The Ecclesiastical Weapon

By the time of the early Church councils, *anathema* had become a juridical formula. The phrase *anathema sit* — 'let him be anathema' — appears in the canons of the Council of Elvira (c. 306 CE) and was deployed systematically at Nicaea (325 CE) and subsequent councils. To pronounce someone *anathema* was to declare them set apart from the community of the faithful, cut off from the sacraments, surrendered to divine judgment. It was excommunication in its most absolute and irreversible form.

The formula operated as performative speech: the utterance itself enacted the separation. The councils were not describing a state but producing one. The word that once placed a golden bowl on an altar now placed a human soul outside salvation.

The PIE Root: *dheh₁-

Beneath the Greek *tithénai* ('to place') lies the Proto-Indo-European root dheh₁-*, meaning 'to put, to set, to place.' This root is among the most productive in the entire Indo-European family, and its reflexes reveal how a single gestural concept — the act of placing — ramified across domains of thought.

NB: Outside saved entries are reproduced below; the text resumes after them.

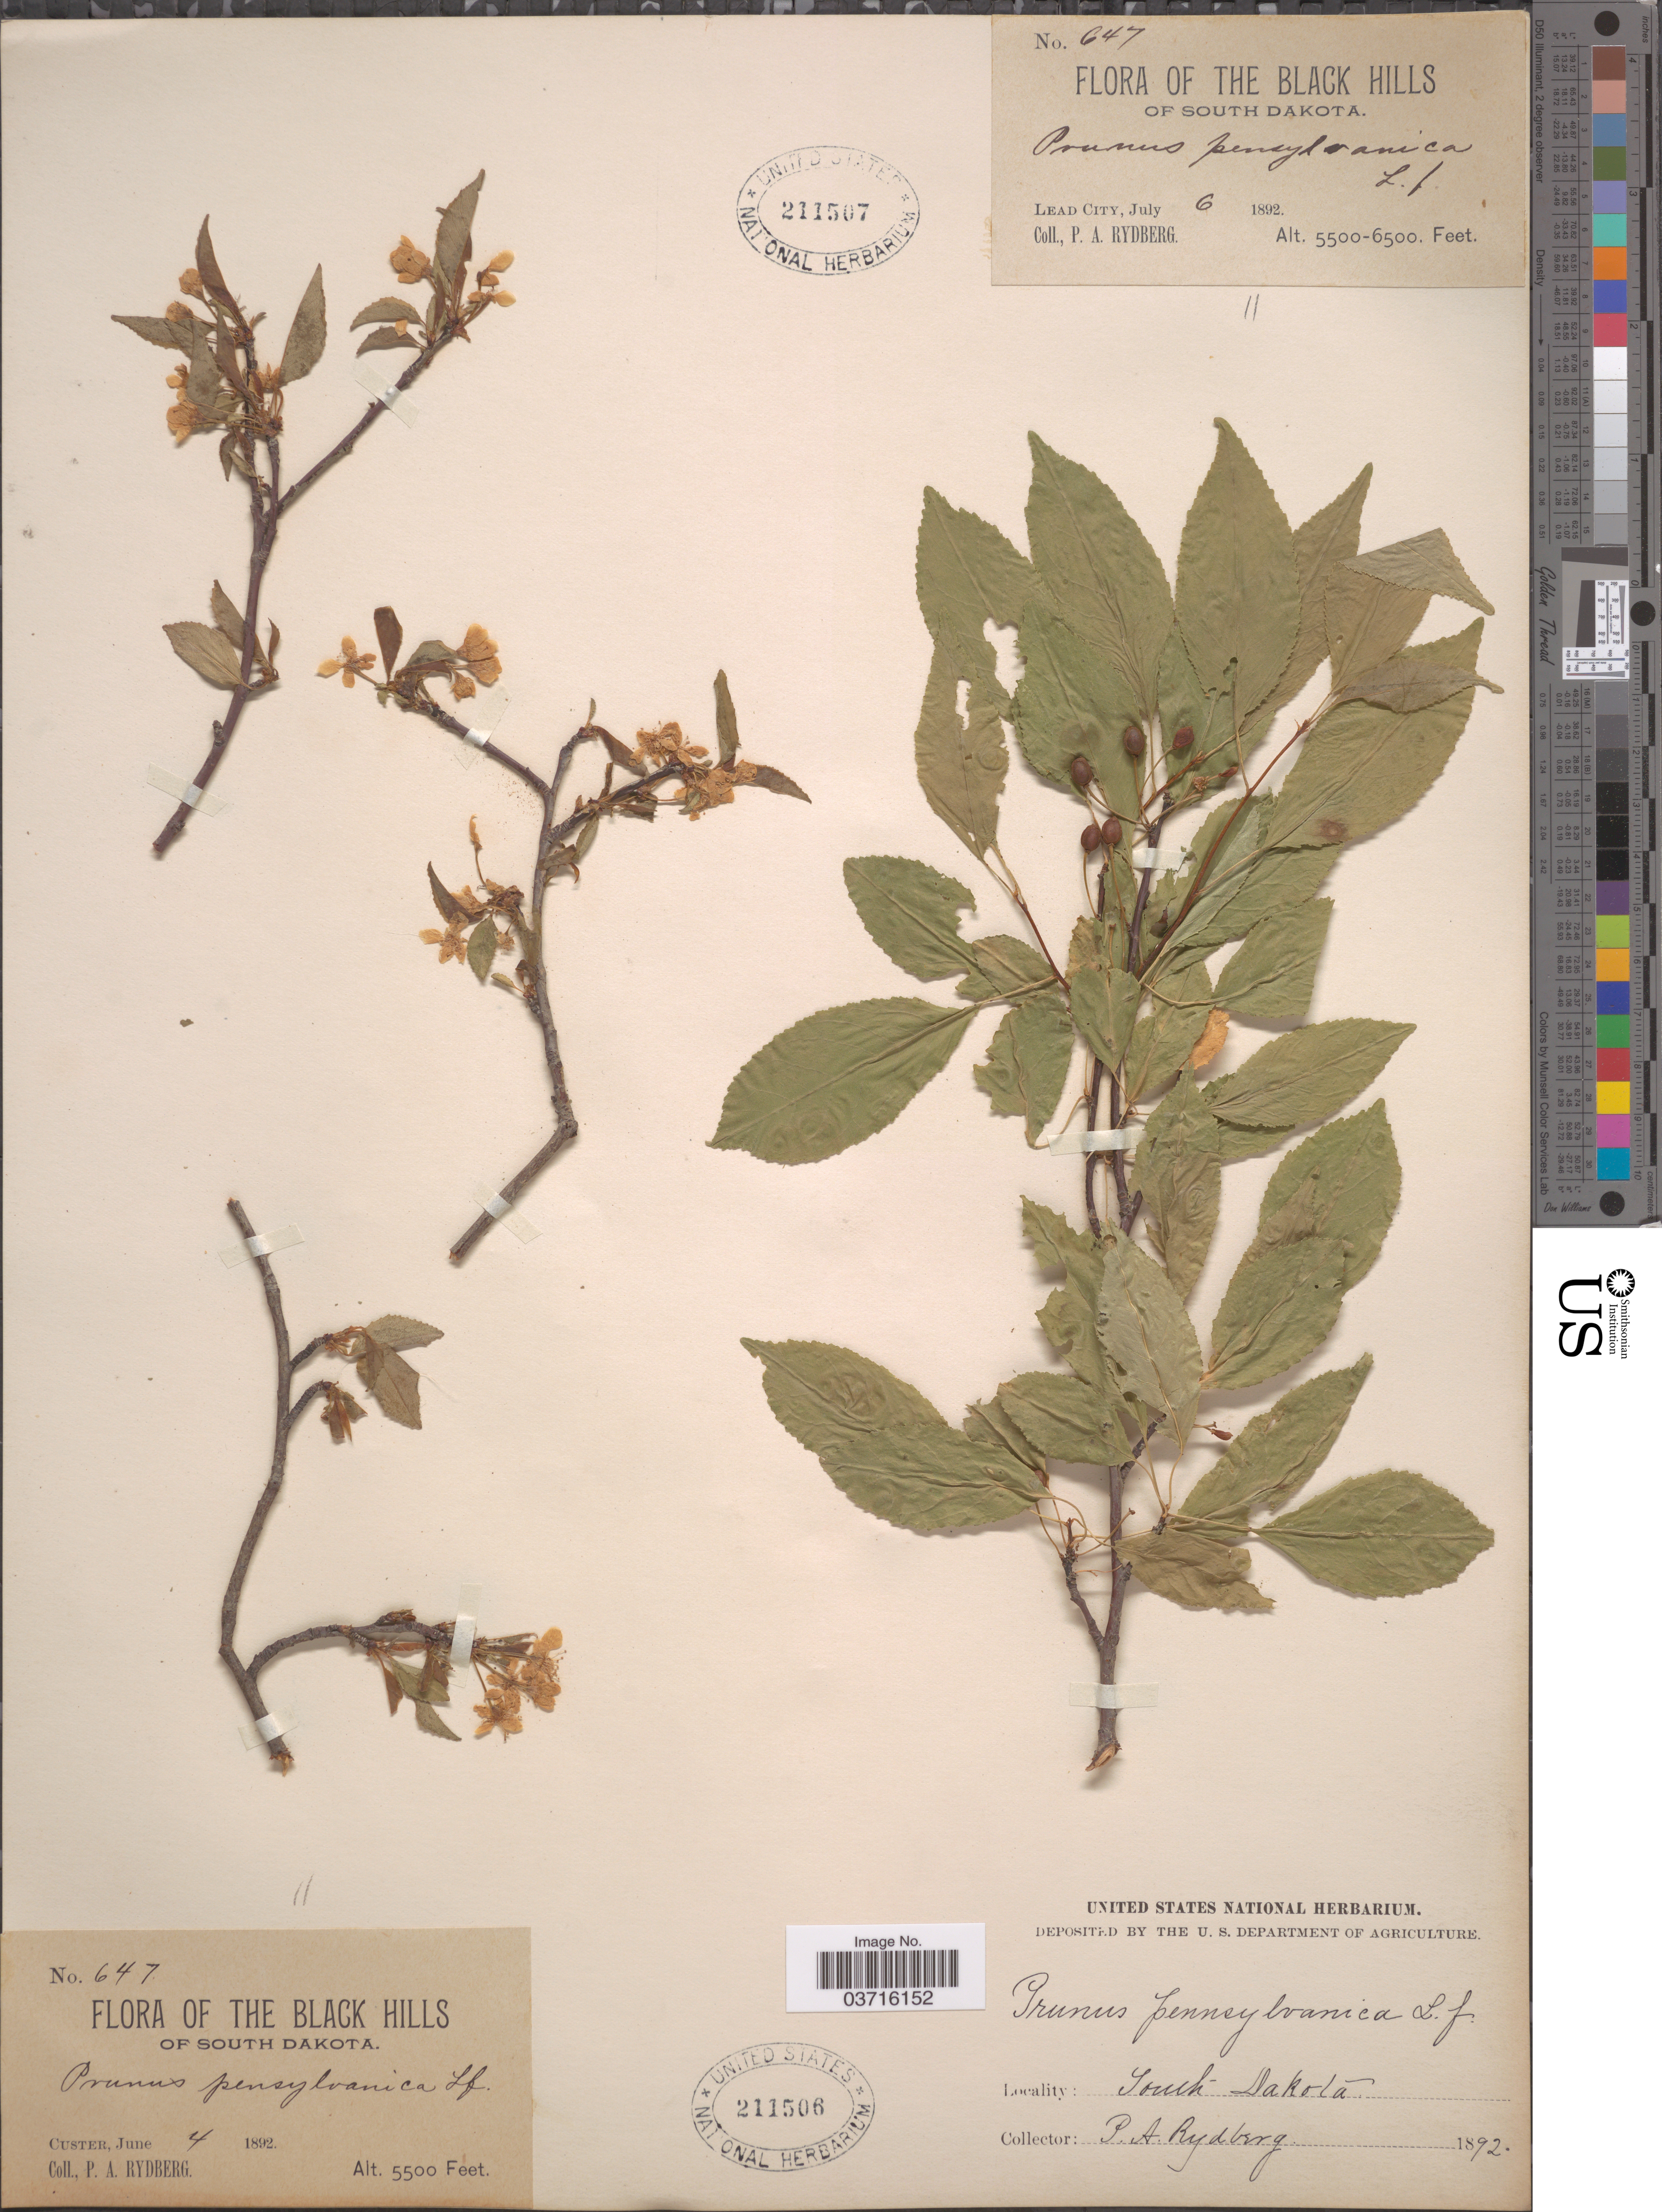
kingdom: Plantae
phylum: Tracheophyta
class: Magnoliopsida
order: Rosales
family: Rosaceae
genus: Prunus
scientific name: Prunus pensylvanica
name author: L. f.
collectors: P. A. Rydberg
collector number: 647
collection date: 1892-06-04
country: United States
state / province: South Dakota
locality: The Black Hills of South Dakota. Custer.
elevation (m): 1676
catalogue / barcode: US 211506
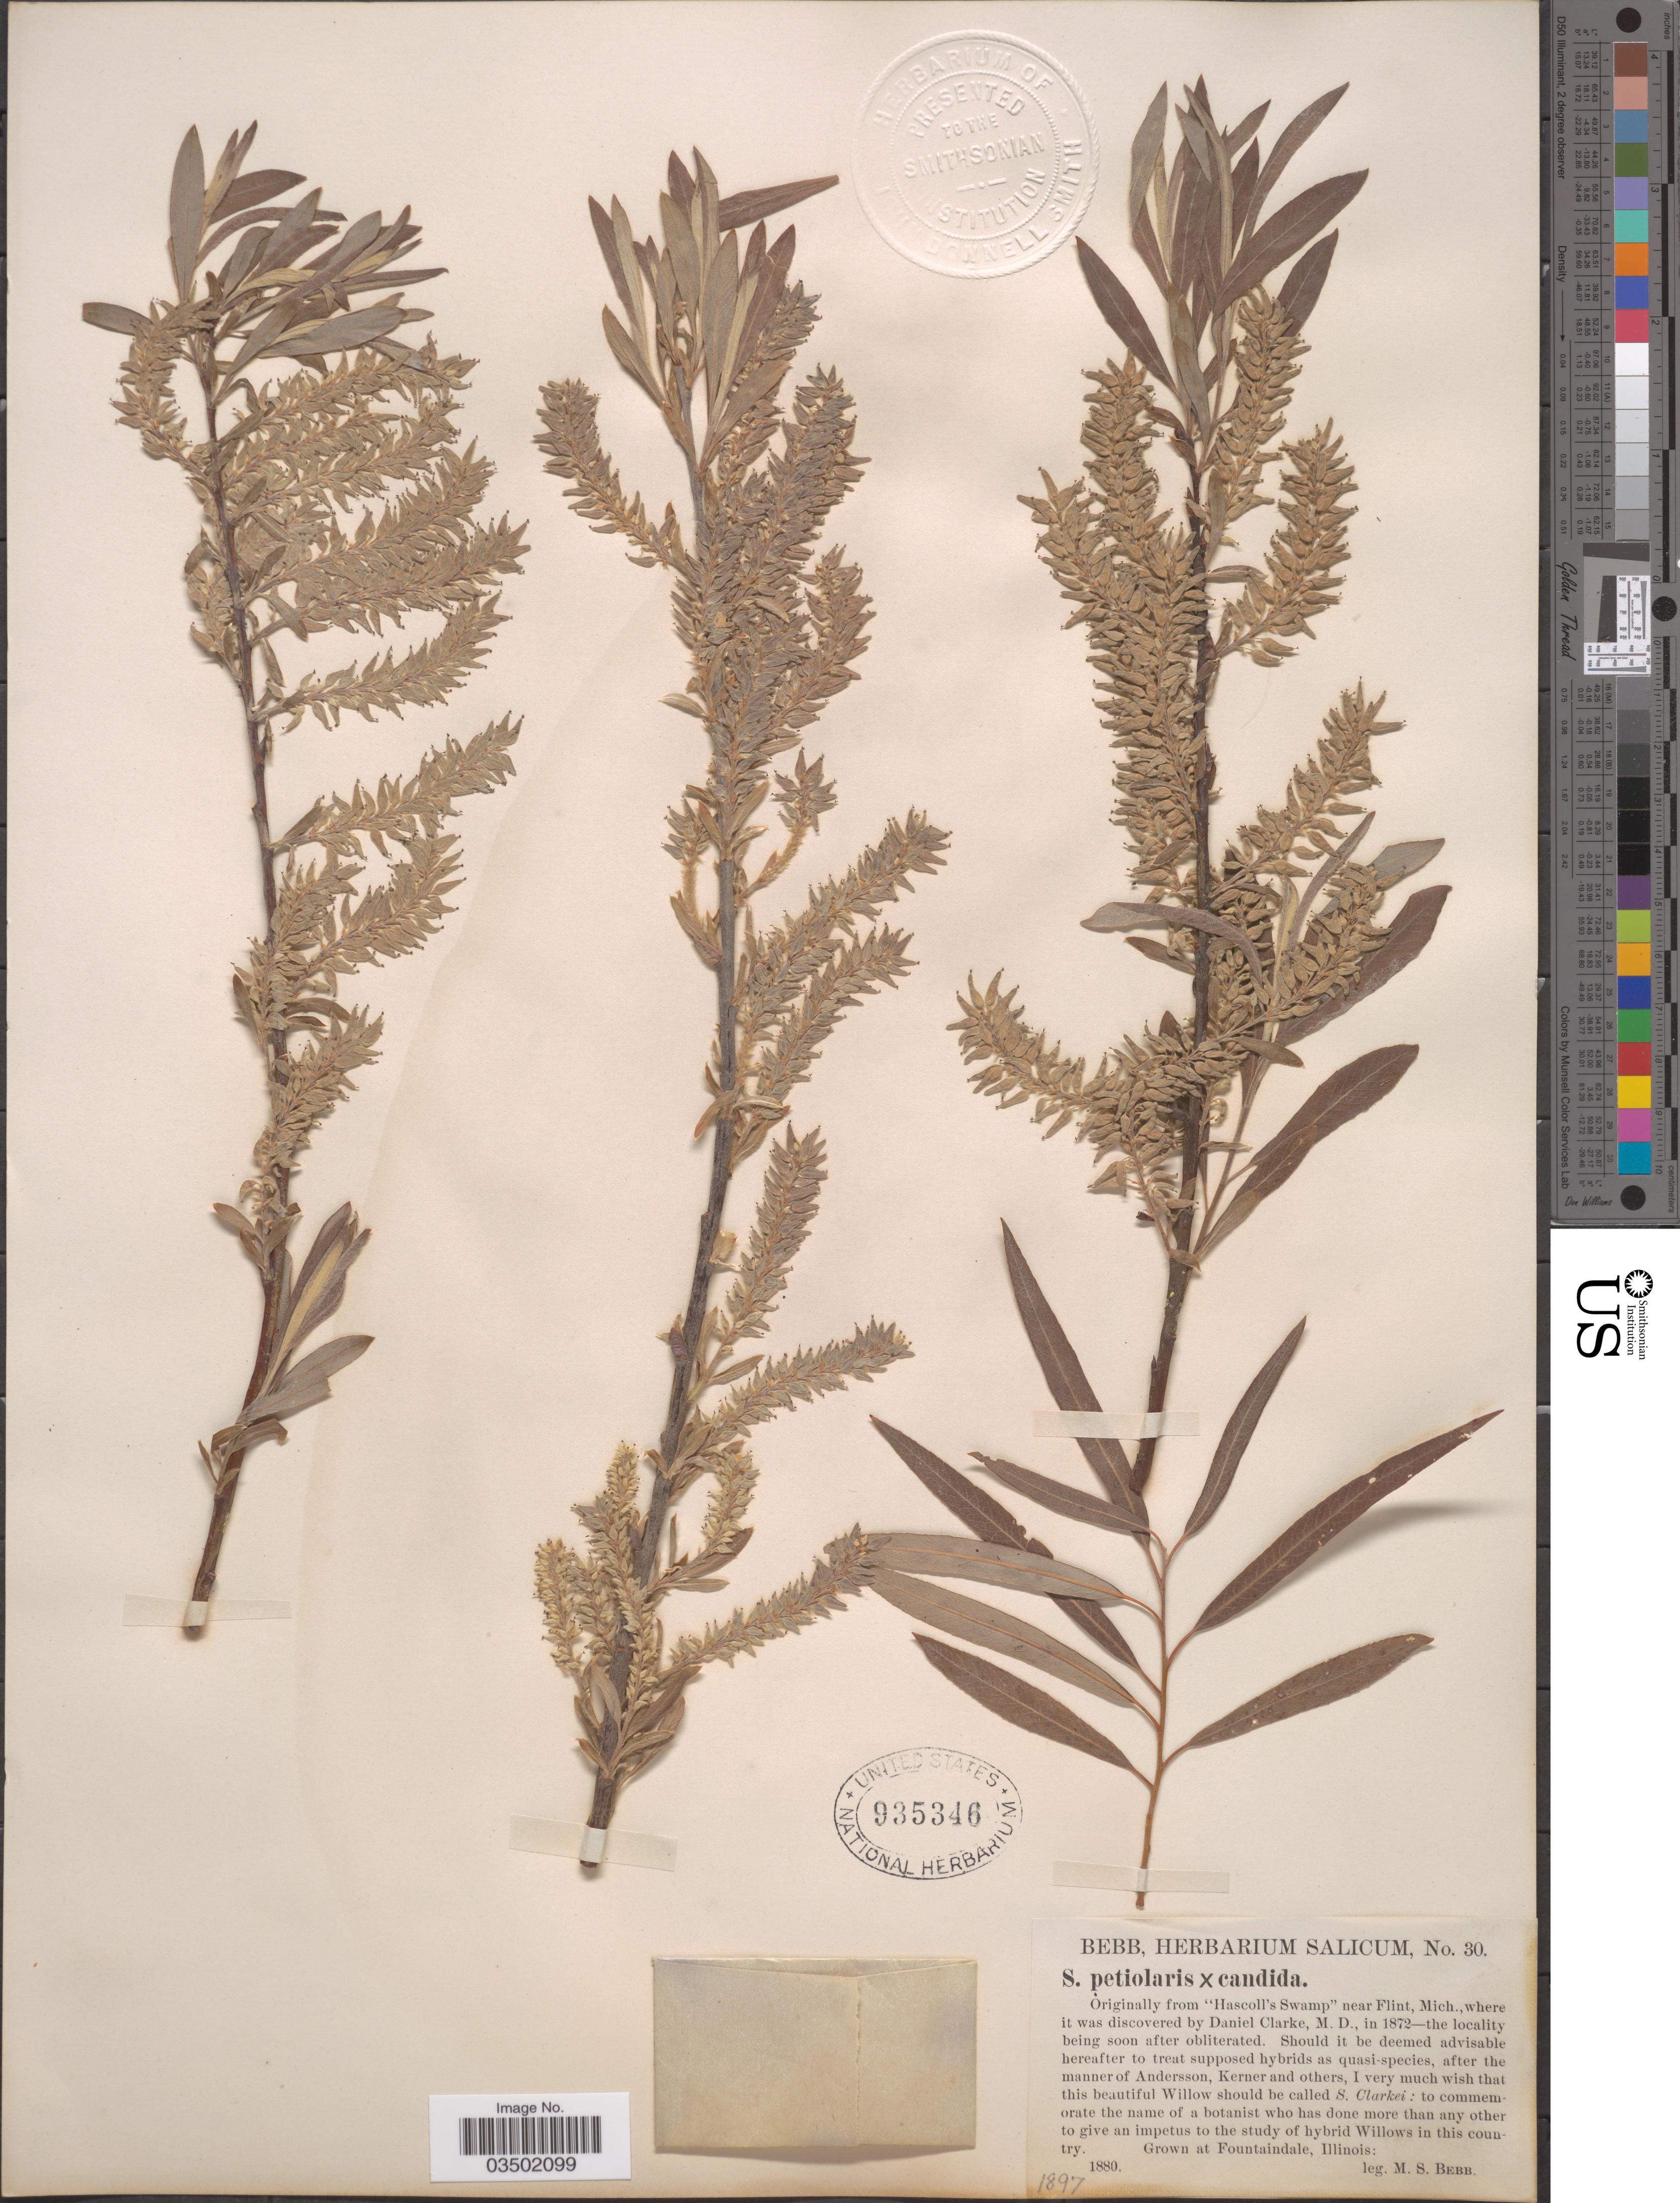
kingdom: Plantae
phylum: Tracheophyta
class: Magnoliopsida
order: Malpighiales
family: Salicaceae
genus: Salix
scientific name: Salix petiolaris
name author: Sm.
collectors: M. Bebb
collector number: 30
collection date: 1880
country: United States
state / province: Illinois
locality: At Fountaindale.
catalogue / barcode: US 935346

Greek *thésis* ('a placing, a proposition') derives from the same root: something placed before an audience for consideration. *Théma* ('something laid down, a subject') likewise descends from it. In Latin, *dheh₁-* became *facere* ('to make, to do'), yielding *fact*, *factory*, *fashion*, *faculty*, and *affair* — the act of placing reconceived as the act of making. In Germanic, the root produced Old English *dōn* ('to do') and *dǣd* ('deed'), where placing became acting.

The structural pattern is this: dheh₁-* encodes the primitive operation of setting something into position — whether an object on an altar, a proposition before an assembly, or an action into the world. *Anathema*, *thesis*, *theme*, *do*, *deed*, *fact*, and *factory* are all, at their deepest stratum, words about placement.

The Structural Insight

The semantic arc of *anathema* — from sacred gift to absolute curse — is not a corruption or a metaphorical stretch. It follows a precise structural logic: the operation of *setting apart* is inherently ambivalent. What is removed from ordinary circulation can be elevated (the votive offering) or annihilated (the banned city). The sign *anathema* did not change its deep structure; what changed was the cultural frame surrounding the act of separation. The same gesture that consecrates can destroy, because both consecration and destruction require the same first move: removing something from the ordinary and placing it before a power greater than the human.